Pierre Vial a aussi collaboré durant de nombreuses années, avec une rubrique qu’il rédigeait, à Rivarol. Néopétainiste, cet hebdomadaire est la tribune médiatique de l’extrême droite la plus radicale : antisémite, négationniste, homophone, traditionaliste, catholique anti-Vatican, conspirationniste … À de nombreuses reprises, le directeur de Rivarola été condamné pour racisme par la justice française.
PROFESSEUR ET MOINE-SOLDAT DE LA GUERRE RACIALE
Comme en France, en Espagne, au Portugal, en Allemagne ou en Suisse, Pierre Vial exerce toujours en Belgique une influence profonde. Il reste adulé dans la plupart des groupuscules néonazis, néopaïens et chez les anciens du GRECE-Belgique toujours actifs de Liège à Anvers, en passant par Charleroi, la région bruxelloise, les provinces du Brabant wallon et du Brabant flamand.

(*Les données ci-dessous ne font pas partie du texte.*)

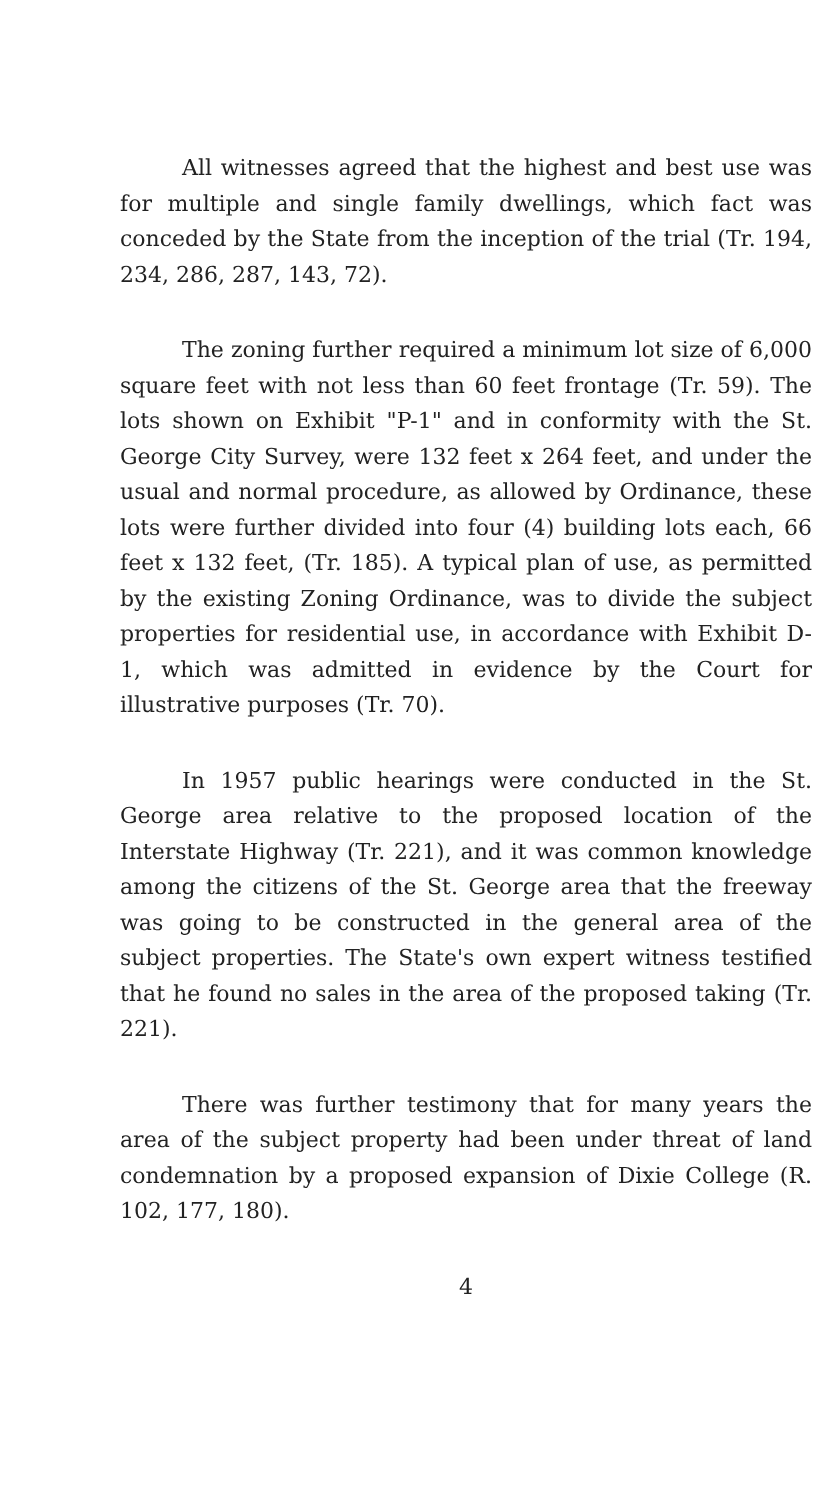All witnesses agreed that the highest and best use was for multiple and single family dwellings, which fact was conceded by the State from the inception of the trial (Tr. 194, 234, 286, 287, 143, 72).
The zoning further required a minimum lot size of 6,000 square feet with not less than 60 feet frontage (Tr. 59). The lots shown on Exhibit "P-1" and in conformity with the St. George City Survey, were 132 feet x 264 feet, and under the usual and normal procedure, as allowed by Ordinance, these lots were further divided into four (4) building lots each, 66 feet x 132 feet, (Tr. 185). A typical plan of use, as permitted by the existing Zoning Ordinance, was to divide the subject properties for residential use, in accordance with Exhibit D-1, which was admitted in evidence by the Court for illustrative purposes (Tr. 70).
In 1957 public hearings were conducted in the St. George area relative to the proposed location of the Interstate Highway (Tr. 221), and it was common knowledge among the citizens of the St. George area that the freeway was going to be constructed in the general area of the subject properties. The State's own expert witness testified that he found no sales in the area of the proposed taking (Tr. 221).
There was further testimony that for many years the area of the subject property had been under threat of land condemnation by a proposed expansion of Dixie College (R. 102, 177, 180).
4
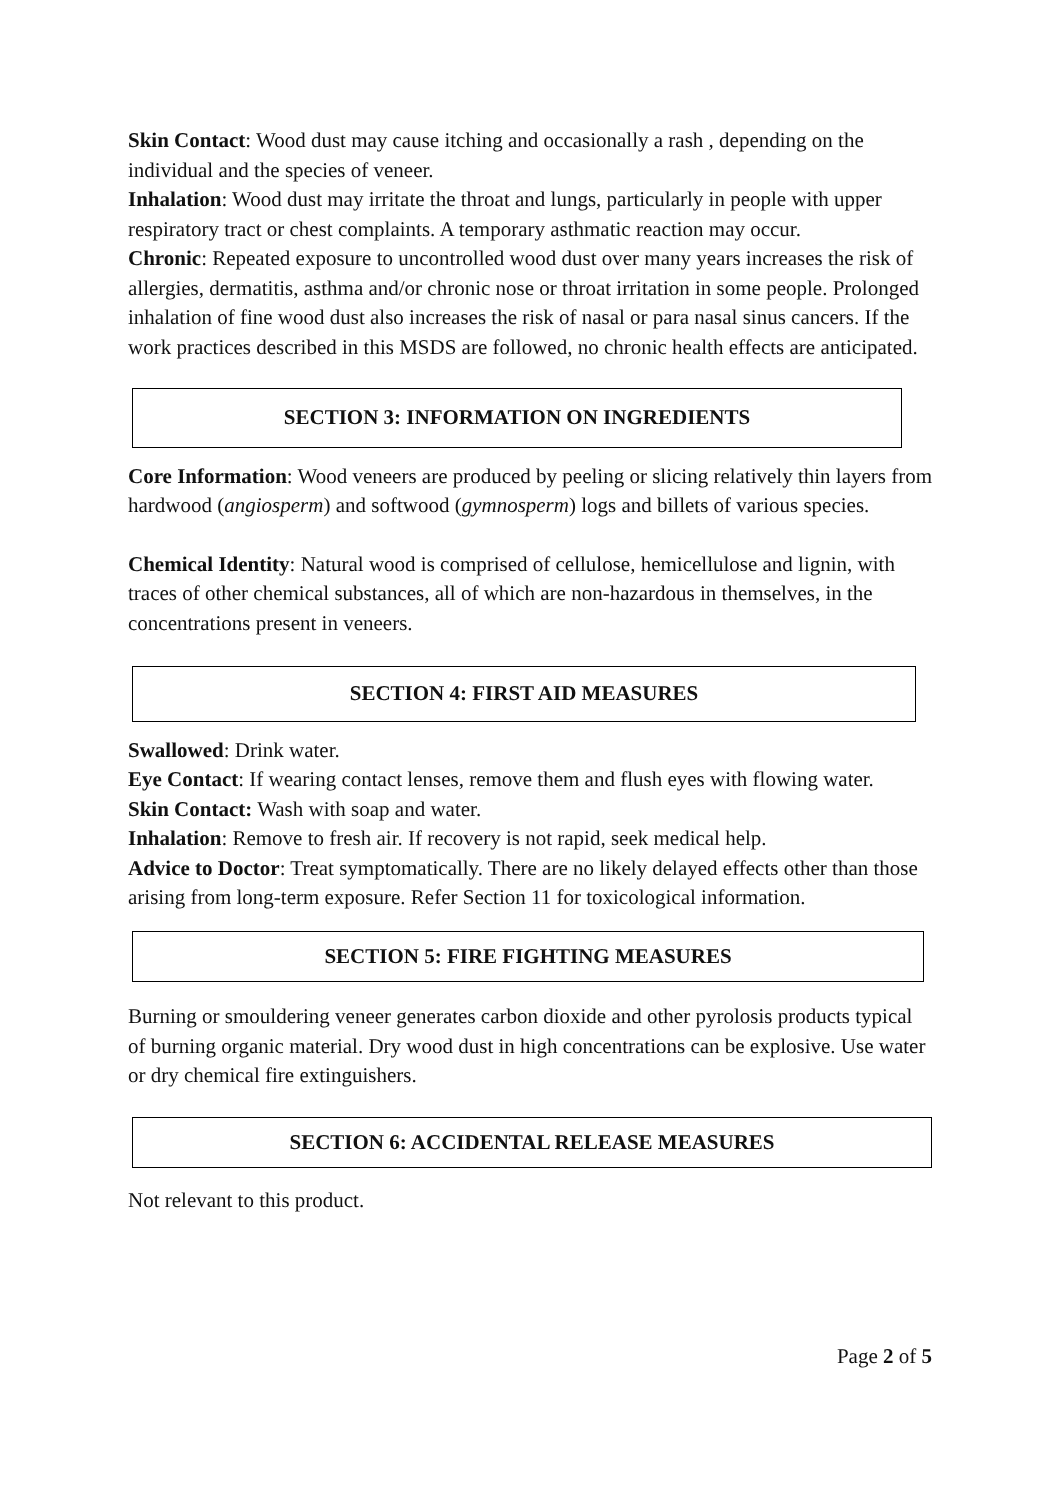Skin Contact: Wood dust may cause itching and occasionally a rash , depending on the individual and the species of veneer.
Inhalation: Wood dust may irritate the throat and lungs, particularly in people with upper respiratory tract or chest complaints. A temporary asthmatic reaction may occur.
Chronic: Repeated exposure to uncontrolled wood dust over many years increases the risk of allergies, dermatitis, asthma and/or chronic nose or throat irritation in some people. Prolonged inhalation of fine wood dust also increases the risk of nasal or para nasal sinus cancers. If the work practices described in this MSDS are followed, no chronic health effects are anticipated.
SECTION 3: INFORMATION ON INGREDIENTS
Core Information: Wood veneers are produced by peeling or slicing relatively thin layers from hardwood (angiosperm) and softwood (gymnosperm) logs and billets of various species.
Chemical Identity: Natural wood is comprised of cellulose, hemicellulose and lignin, with traces of other chemical substances, all of which are non-hazardous in themselves, in the concentrations present in veneers.
SECTION 4: FIRST AID MEASURES
Swallowed: Drink water.
Eye Contact: If wearing contact lenses, remove them and flush eyes with flowing water.
Skin Contact: Wash with soap and water.
Inhalation: Remove to fresh air. If recovery is not rapid, seek medical help.
Advice to Doctor: Treat symptomatically. There are no likely delayed effects other than those arising from long-term exposure. Refer Section 11 for toxicological information.
SECTION 5: FIRE FIGHTING MEASURES
Burning or smouldering veneer generates carbon dioxide and other pyrolosis products typical of burning organic material. Dry wood dust in high concentrations can be explosive. Use water or dry chemical fire extinguishers.
SECTION 6: ACCIDENTAL RELEASE MEASURES
Not relevant to this product.
Page 2 of 5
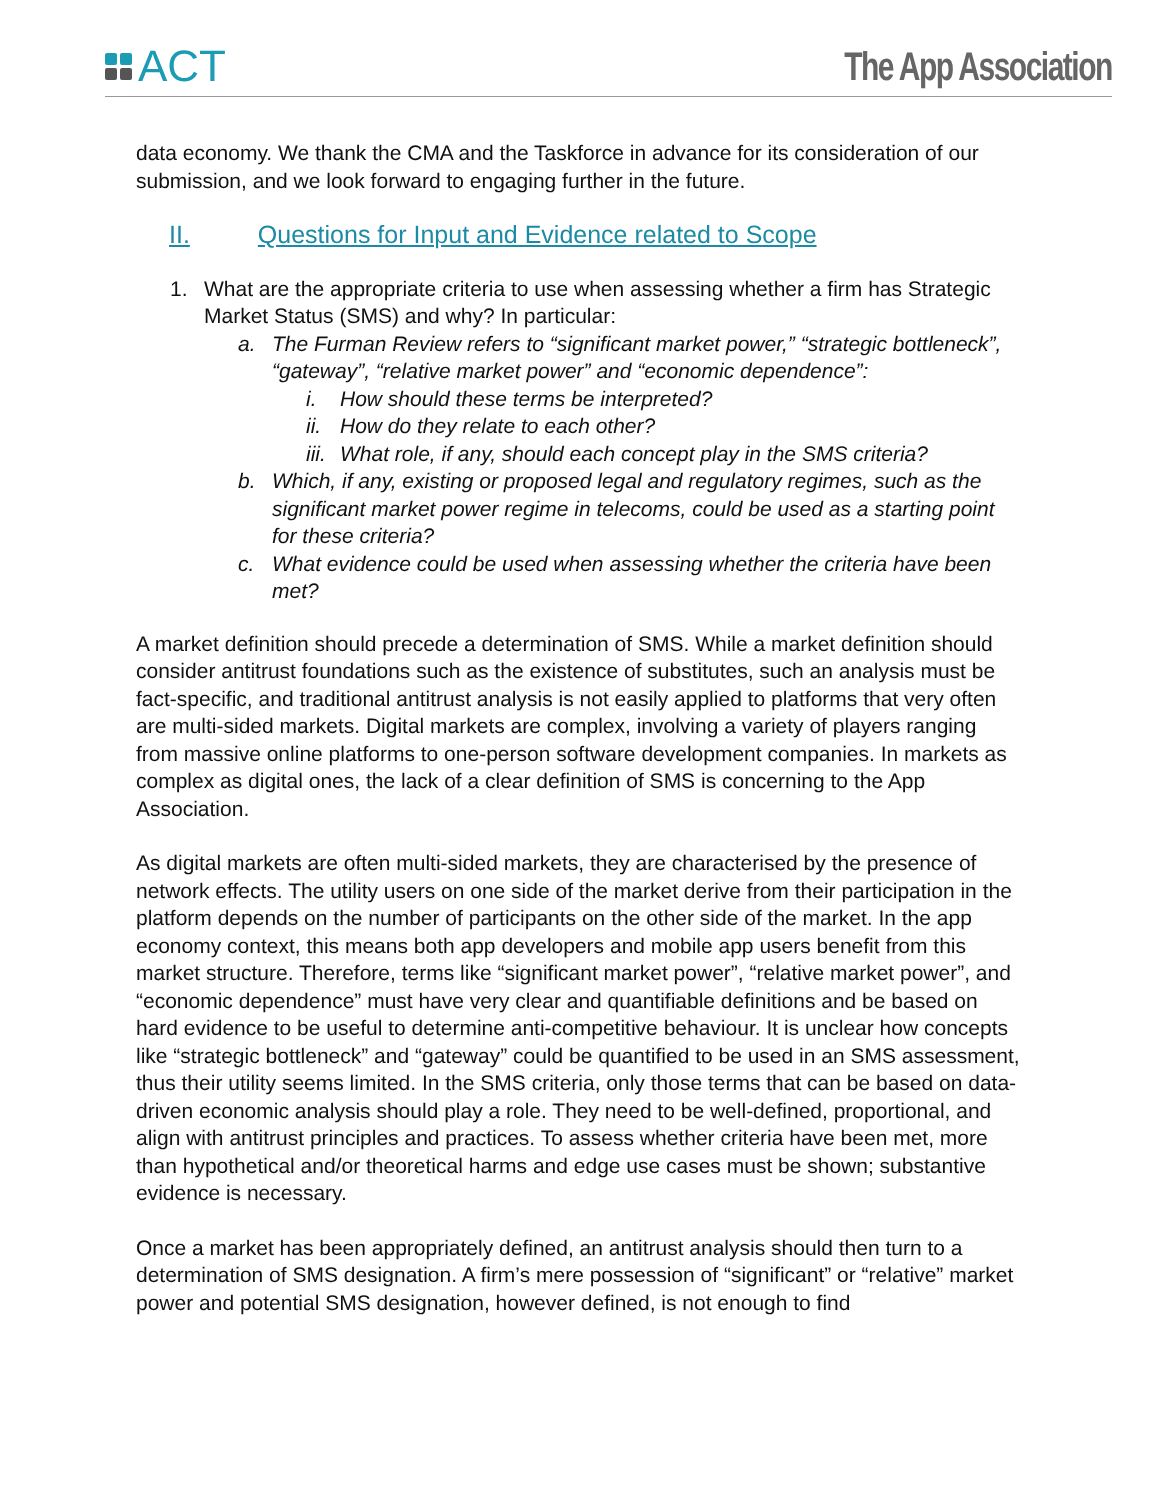ACT The App Association
data economy. We thank the CMA and the Taskforce in advance for its consideration of our submission, and we look forward to engaging further in the future.
II. Questions for Input and Evidence related to Scope
1. What are the appropriate criteria to use when assessing whether a firm has Strategic Market Status (SMS) and why? In particular:
a. The Furman Review refers to “significant market power,” “strategic bottleneck”, “gateway”, “relative market power” and “economic dependence”:
i. How should these terms be interpreted?
ii.
How do they relate to each other?
iii.
What role, if any, should each concept play in the SMS criteria?
b. Which, if any, existing or proposed legal and regulatory regimes, such as the significant market power regime in telecoms, could be used as a starting point for these criteria?
c. What evidence could be used when assessing whether the criteria have been met?
A market definition should precede a determination of SMS. While a market definition should consider antitrust foundations such as the existence of substitutes, such an analysis must be fact-specific, and traditional antitrust analysis is not easily applied to platforms that very often are multi-sided markets. Digital markets are complex, involving a variety of players ranging from massive online platforms to one-person software development companies. In markets as complex as digital ones, the lack of a clear definition of SMS is concerning to the App Association.
As digital markets are often multi-sided markets, they are characterised by the presence of network effects. The utility users on one side of the market derive from their participation in the platform depends on the number of participants on the other side of the market. In the app economy context, this means both app developers and mobile app users benefit from this market structure. Therefore, terms like “significant market power”, “relative market power”, and “economic dependence” must have very clear and quantifiable definitions and be based on hard evidence to be useful to determine anti-competitive behaviour. It is unclear how concepts like “strategic bottleneck” and “gateway” could be quantified to be used in an SMS assessment, thus their utility seems limited. In the SMS criteria, only those terms that can be based on data-driven economic analysis should play a role. They need to be well-defined, proportional, and align with antitrust principles and practices. To assess whether criteria have been met, more than hypothetical and/or theoretical harms and edge use cases must be shown; substantive evidence is necessary.
Once a market has been appropriately defined, an antitrust analysis should then turn to a determination of SMS designation. A firm’s mere possession of “significant” or “relative” market power and potential SMS designation, however defined, is not enough to find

Pierre Vial a aussi chez nous ses points de chute auprès de la « bannière wallonne » de Terre & Peuple et du « Ban Gallia Belgica », la branche belge de ses scouts d’Europe-Jeunesse. Des scouts fréquentés à l’occasion par Séraphin François Van den Eynde, dit Francis Van den Eynde, l’ex-chef gantois du Vlaams Belang et dirigeant du « groupe d’action nationaliste » Voorpost, ou encore Gérald Fontaine, le responsable des publications du Mouvement Nation. Membre-fondateur de la revue Renaissance européenne, le journal de T&P-Wallonie, Fontaine a participé à la création en août 2015 de Racines, un groupe interne de Nation, puis dissident (sans lui), dont le but était d’« assumer la formation activiste et idéologique » des jeunes militants d’extrême droite. En 2021, Racines existe encore, certes de façon totalement confidentielle (180 personnes sont membres de son groupe fermé sur Facebook). Mais, comme les autres disciples, il suit toujours à la lettre les enseignements belliqueux de Pierre Vial, professeur émérite, théoricien organique et moine-soldat de la guerre raciale.
ALEXANDRE VICK
RésistanceS|Observatoire belge de l’extrême droite
[Cet article sur Pierre Vial est paru une première fois dans le n°5, hiver 1998, du journal imprimé de RésistanceS. Il a été revue et réactualisé pour cette édition en ligne, le 16 février 2021].